%%

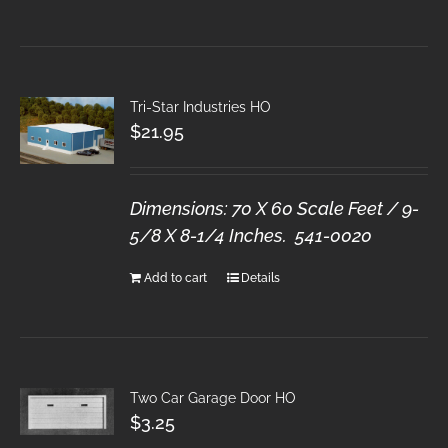
Tri-Star Industries HO
$
21.95
Dimensions: 70 X 60 Scale Feet / 9-
5/8 X 8-1/4 Inches. 541-0020
Add to cart
Details
Two Car Garage Door HO
$
3.25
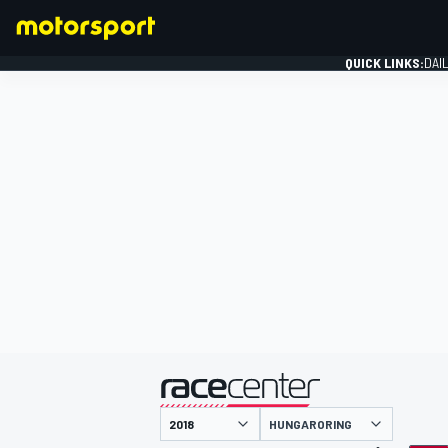
QUICK LINKS:
DAI
FORMULA 1
presented by
HUNGARORING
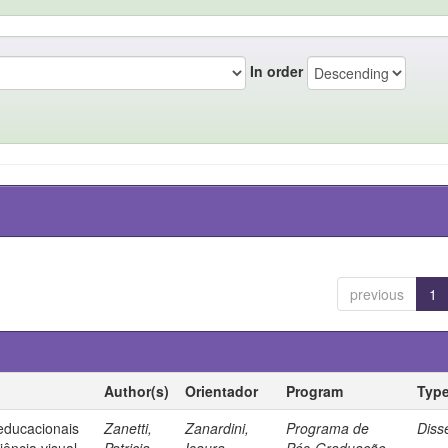
In order
previous
1
Author(s)
Orientador
Program
Typ
 educacionais
Zanetti,
Zanardini,
Programa de
Diss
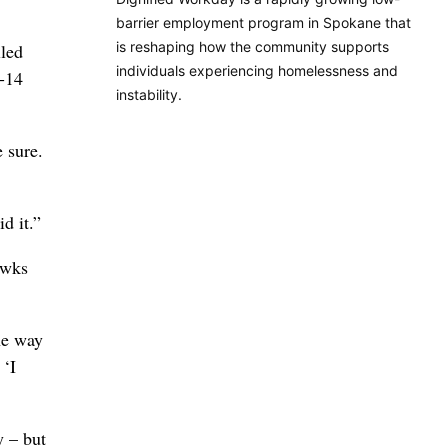
barrier employment program in Spokane that
is reshaping how the community supports
lled
individuals experiencing homelessness and
1-14
instability.
 sure.
d it.”
awks
he way
 ‘I
y – but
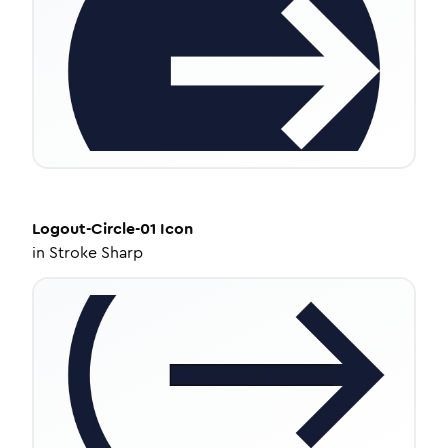
Logout-Circle-01
Icon
in
Stroke Sharp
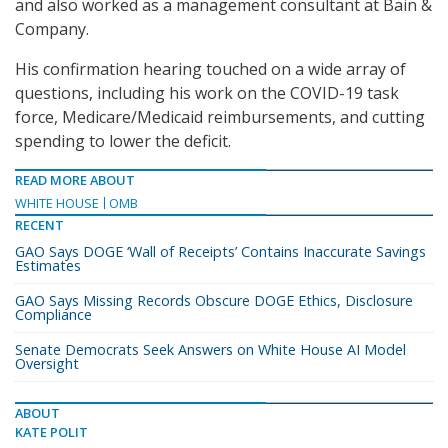
and also worked as a management consultant at Bain &
Company.
His confirmation hearing touched on a wide array of
questions, including his work on the COVID-19 task
force, Medicare/Medicaid reimbursements, and cutting
spending to lower the deficit.
READ MORE ABOUT
WHITE HOUSE
OMB
RECENT
GAO Says DOGE ‘Wall of Receipts’ Contains Inaccurate Savings
Estimates
GAO Says Missing Records Obscure DOGE Ethics, Disclosure
Compliance
Senate Democrats Seek Answers on White House AI Model
Oversight
ABOUT
KATE POLIT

%%

■ WHAT TO PRODUCE: All that belongs in the answer is the lines from the line with "Add to cart" through the closing line of the entries, inclusive, transcribed exactly and free of pictures.

■ RESULT OF THIS EXERCISE:
Add to cart
Details
Two Car Garage Door HO
$
3.25
QUICK LINKS:
DAI
FORMULA 1
presented by
HUNGARORING
In order
previous
1
Author(s)
Orientador
Program
Typ
 educacionais
Zanetti,
Zanardini,
Programa de
Diss
barrier employment program in Spokane that
is reshaping how the community supports
lled
individuals experiencing homelessness and
1-14
instability.
 sure.
d it.”
awks
he way
 ‘I
y – but
Logout-Circle-01
Icon
in
Stroke Sharp
and also worked as a management consultant at Bain &
Company.
His confirmation hearing touched on a wide array of
questions, including his work on the COVID-19 task
force, Medicare/Medicaid reimbursements, and cutting
spending to lower the deficit.
READ MORE ABOUT
WHITE HOUSE
OMB
RECENT
GAO Says DOGE ‘Wall of Receipts’ Contains Inaccurate Savings
Estimates
GAO Says Missing Records Obscure DOGE Ethics, Disclosure
Compliance
Senate Democrats Seek Answers on White House AI Model
Oversight
ABOUT
KATE POLIT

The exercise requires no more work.